ECOCERT
- Official logo
- Formation: 1991; 35 years ago
- Website: ecocert.com

= ECOCERT =

Organic certification organization

ECOCERT is an organic certification organization, founded in France in 1991. It is based in Europe but conducts inspections in over 80 countries, making it one of the largest operations of its kind in the world.

ECOCERT's co-founder and CEO is William Vidal. It began as a partnership between European nations, but has gradually expanded to many other countries. The company's French headquarters are located in L'Isle-Jourdain, Gers, France, and its ECOCERT INTERNATIONAL division which was previously based in Northeim, Germany, is shifted now to L'Isle-Jourdain.

ECOCERT primarily certifies food and food products, but also certifies cosmetics, detergents, perfumes, and textiles. The company inspects about 70% of the organic food industry in France and about 30% worldwide. ECOCERT is also a leading certifier of fair trade food, cosmetics and textiles as per ECOCERT Fair Trade standards.

The Ecocert had its predecessor in the French A.C.A.B. (Association des Conseillers en Agriculture Biologique), a manufacturer association founded in France in 1978, which spun off an independent control organization in 1991. It has received government support in France since 1992, followed by Belgium in 1992, and Germany and Portugal in 1995. The organization thus began as a partnership in several European countries, but has gradually expanded its reach to other countries in the world. First, offices were set up in various countries around the world, followed by their own subsidiaries, around 2002 in Brazil, Japan and Canada. Ecocert has been represented in China since 2006. In 2013, Ecocert took over Institute for Marketecology (Institut für Marktökologie GmbH and IMOswiss AG), and in 2014 IMOgroup AG. In 2019, Ecocert acquired U.S.-based Nature's International Certification Services (NICS), headquartered in Viroqua, WI, making Ecocert one of the largest organic certification agencies in the United States. The German subsidiary, Ecocert Deutschland GmbH, has its registered office in Constance, and the Swiss subsidiary, Ecocert Swiss AG, has its registered office in Kreuzlingen. The company is controlled by the family holding company of the co-founder and long-time chairman of the board, William Vidal (* 1953).

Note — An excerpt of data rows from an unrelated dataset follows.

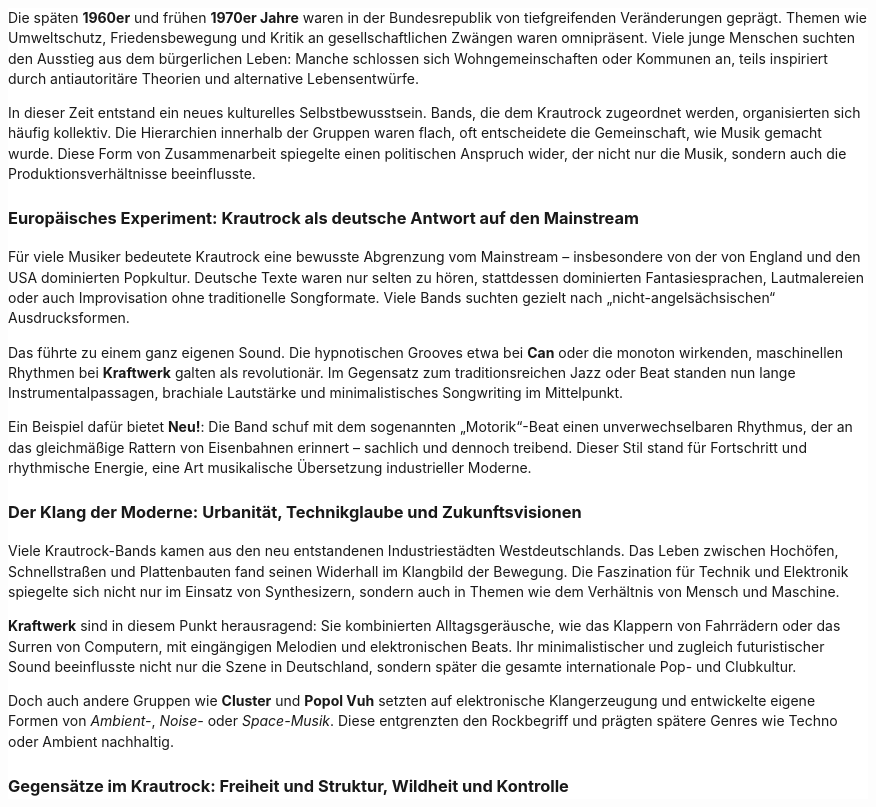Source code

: Die späten **1960er** und frühen **1970er Jahre** waren in der Bundesrepublik von tiefgreifenden
Veränderungen geprägt. Themen wie Umweltschutz, Friedensbewegung und Kritik an gesellschaftlichen
Zwängen waren omnipräsent. Viele junge Menschen suchten den Ausstieg aus dem bürgerlichen Leben:
Manche schlossen sich Wohngemeinschaften oder Kommunen an, teils inspiriert durch antiautoritäre
Theorien und alternative Lebensentwürfe.

In dieser Zeit entstand ein neues kulturelles Selbstbewusstsein. Bands, die dem Krautrock zugeordnet
werden, organisierten sich häufig kollektiv. Die Hierarchien innerhalb der Gruppen waren flach, oft
entscheidete die Gemeinschaft, wie Musik gemacht wurde. Diese Form von Zusammenarbeit spiegelte
einen politischen Anspruch wider, der nicht nur die Musik, sondern auch die Produktionsverhältnisse
beeinflusste.

### Europäisches Experiment: Krautrock als deutsche Antwort auf den Mainstream

Für viele Musiker bedeutete Krautrock eine bewusste Abgrenzung vom Mainstream – insbesondere von der
von England und den USA dominierten Popkultur. Deutsche Texte waren nur selten zu hören, stattdessen
dominierten Fantasiesprachen, Lautmalereien oder auch Improvisation ohne traditionelle Songformate.
Viele Bands suchten gezielt nach „nicht-angelsächsischen“ Ausdrucksformen.

Das führte zu einem ganz eigenen Sound. Die hypnotischen Grooves etwa bei **Can** oder die monoton
wirkenden, maschinellen Rhythmen bei **Kraftwerk** galten als revolutionär. Im Gegensatz zum
traditionsreichen Jazz oder Beat standen nun lange Instrumentalpassagen, brachiale Lautstärke und
minimalistisches Songwriting im Mittelpunkt.

Ein Beispiel dafür bietet **Neu!**: Die Band schuf mit dem sogenannten „Motorik“-Beat einen
unverwechselbaren Rhythmus, der an das gleichmäßige Rattern von Eisenbahnen erinnert – sachlich und
dennoch treibend. Dieser Stil stand für Fortschritt und rhythmische Energie, eine Art musikalische
Übersetzung industrieller Moderne.

### Der Klang der Moderne: Urbanität, Technikglaube und Zukunftsvisionen

Viele Krautrock-Bands kamen aus den neu entstandenen Industriestädten Westdeutschlands. Das Leben
zwischen Hochöfen, Schnellstraßen und Plattenbauten fand seinen Widerhall im Klangbild der Bewegung.
Die Faszination für Technik und Elektronik spiegelte sich nicht nur im Einsatz von Synthesizern,
sondern auch in Themen wie dem Verhältnis von Mensch und Maschine.

**Kraftwerk** sind in diesem Punkt herausragend: Sie kombinierten Alltagsgeräusche, wie das Klappern
von Fahrrädern oder das Surren von Computern, mit eingängigen Melodien und elektronischen Beats. Ihr
minimalistischer und zugleich futuristischer Sound beeinflusste nicht nur die Szene in Deutschland,
sondern später die gesamte internationale Pop- und Clubkultur.

Doch auch andere Gruppen wie **Cluster** und **Popol Vuh** setzten auf elektronische Klangerzeugung
und entwickelte eigene Formen von _Ambient-_, _Noise-_ oder _Space-Musik_. Diese entgrenzten den
Rockbegriff und prägten spätere Genres wie Techno oder Ambient nachhaltig.

### Gegensätze im Krautrock: Freiheit und Struktur, Wildheit und Kontrolle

In 2023, the Group has created a sustainable packaging offer. The company is qualified to offer some certifications like Recyclass certification, Global Recycled Standard, or Ocean Bound Plastic. In 2026, International business of Ecocert Group currently accounts for 61 per cent of annual turnover. The group operates in more than 150 countries, with 36 offices

The group is moving towards digitalisation. Ecocert is developing a range of digital tools designed to facilitate the monitoring of certifications, information management and access to data. With the Empowering Consumers for the Green Transition, Ecocert is strengthening its audit/verification services as Claims verification, supplier derisking, scoring and data validation or traceability projects.